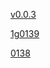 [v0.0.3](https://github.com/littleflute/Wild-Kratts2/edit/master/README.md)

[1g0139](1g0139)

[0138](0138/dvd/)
--
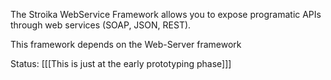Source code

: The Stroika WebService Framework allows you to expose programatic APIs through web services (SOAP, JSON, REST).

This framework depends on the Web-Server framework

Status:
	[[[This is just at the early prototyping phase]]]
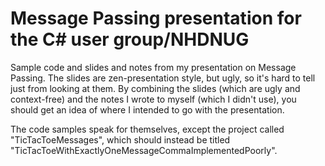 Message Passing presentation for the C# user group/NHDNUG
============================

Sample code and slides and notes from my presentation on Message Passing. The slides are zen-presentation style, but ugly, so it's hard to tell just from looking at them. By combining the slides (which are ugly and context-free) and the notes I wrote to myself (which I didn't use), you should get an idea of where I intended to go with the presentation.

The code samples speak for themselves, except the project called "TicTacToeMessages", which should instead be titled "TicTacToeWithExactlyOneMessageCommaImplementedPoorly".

**WHAT IS NEEDED**
Exercise for the records above: copy only the lines from the one with "[[[This is just" to the one with "The code samples", both ends kept, and drop the pictures.

**RESPONSE AREA**
	[[[This is just at the early prototyping phase]]]
 Message Passing presentation for the C# user group/NHDNUG
============================

Sample code and slides and notes from my presentation on Message Passing. The slides are zen-presentation style, but ugly, so it's hard to tell just from looking at them. By combining the slides (which are ugly and context-free) and the notes I wrote to myself (which I didn't use), you should get an idea of where I intended to go with the presentation.

The code samples speak for themselves, except the project called "TicTacToeMessages", which should instead be titled "TicTacToeWithExactlyOneMessageCommaImplementedPoorly".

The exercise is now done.